I ricercatori hanno testato sperimentalmente sulle cellule dei pazienti i composti capostipiti delle tre famiglie dimostrando la loro efficacia e, sulla base di risultati preliminari, l'assenza di effetti dannosi. I composti sono oggetto del brevetto depositato (Università Cattolica e CNR sono titolari al 50% della proprietà intellettuale) e della collaborazione con Galsor. L'intesa unisce le competenze di due importanti Enti di ricerca nazionali quali l'Università Cattolica e il CNR, le potenzialità cliniche del Policlinico A. Gemelli e la capacità imprenditoriale della Galsor, per sviluppare un farmaco personalizzato.
«Il farmaco sarà vantaggioso per una parte consistente e facilmente identificabile dei pazienti, aumentando l'efficacia e riducendo gli effetti collaterali e i costi dell'approccio attuale», sottolinea il professor Gianfranco Ferraccioli, Ordinario di Reumatologia all'Università Cattolica e Direttore del Polo Urologia, Nefrologia e Specialità Mediche del Policlinico A. Gemelli. «I tempi per realizzare e sperimentare il farmaco dipenderanno molto dagli investimenti che verranno effettuati – ma ci auguriamo che possano, per il bene dei pazienti, arrivare presto sul mercato. Trattandosi di molecole chimiche conosciute la tempistica di raggiungimento del mercato dovrebbe essere ridotta».
Il lavoro ha visto per l'Università Cattolica e per il Policlinico Gemelli la collaborazione dell'Istituto di Patologia Generale con il professor Francesco Ria e la dottoressa Chiara Nicolò, e dell'Istituto di Biochimica e Biochimica Clinica con il professor Bruno Giardina e il dottor Davide Pirolli.

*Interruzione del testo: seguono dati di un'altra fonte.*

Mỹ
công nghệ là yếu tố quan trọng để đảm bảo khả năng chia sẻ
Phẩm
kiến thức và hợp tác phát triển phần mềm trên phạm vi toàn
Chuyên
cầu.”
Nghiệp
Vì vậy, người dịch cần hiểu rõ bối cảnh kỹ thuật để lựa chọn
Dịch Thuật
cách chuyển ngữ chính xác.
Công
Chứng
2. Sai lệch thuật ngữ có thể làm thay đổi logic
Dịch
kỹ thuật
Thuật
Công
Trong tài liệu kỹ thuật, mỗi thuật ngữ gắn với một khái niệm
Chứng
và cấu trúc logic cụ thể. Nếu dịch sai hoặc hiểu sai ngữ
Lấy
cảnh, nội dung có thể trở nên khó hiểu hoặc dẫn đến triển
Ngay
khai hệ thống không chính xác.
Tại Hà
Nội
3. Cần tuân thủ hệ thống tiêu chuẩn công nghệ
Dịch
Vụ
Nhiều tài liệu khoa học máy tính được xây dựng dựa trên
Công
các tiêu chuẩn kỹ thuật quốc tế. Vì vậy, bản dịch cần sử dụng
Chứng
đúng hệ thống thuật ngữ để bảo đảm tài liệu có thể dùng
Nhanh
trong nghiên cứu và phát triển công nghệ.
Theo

Per realizzazione e sperimentazione del farmaco serviranno alcuni anni: «È difficile in questa fase stabilire con esattezza il tempo necessario – dichiara l'Ad di Galsor Srl Sandro Soriano - ma abbiamo programmato le varie fasi di sviluppo in circa nove anni. A ogni modo, faremo di tutto per accorciare questi tempi quanto possibile». Al momento, precisa il dottor Soriano, «è stato fatto uno specifico studio di fattibilità delle varie fasi di sviluppo del farmaco e l'individuazione delle partnership necessarie per tutte le fasi precliniche e la sperimentazione clinica di fase 1».
Si tratta di «una sfida ambiziosa», spiega Soriano, raccolta da Galsor perché «abbiamo valutato il progetto di grande potenzialità e, soprattutto, ci ha convinto molto il lavoro svolto dai ricercatori dell'Università Cattolica e del CNR. Inoltre, la mission della Galsor è proprio puntare su prodotti estremamente innovativi, per cui non potevamo non cogliere questa opportunità e non accettare questa sfida».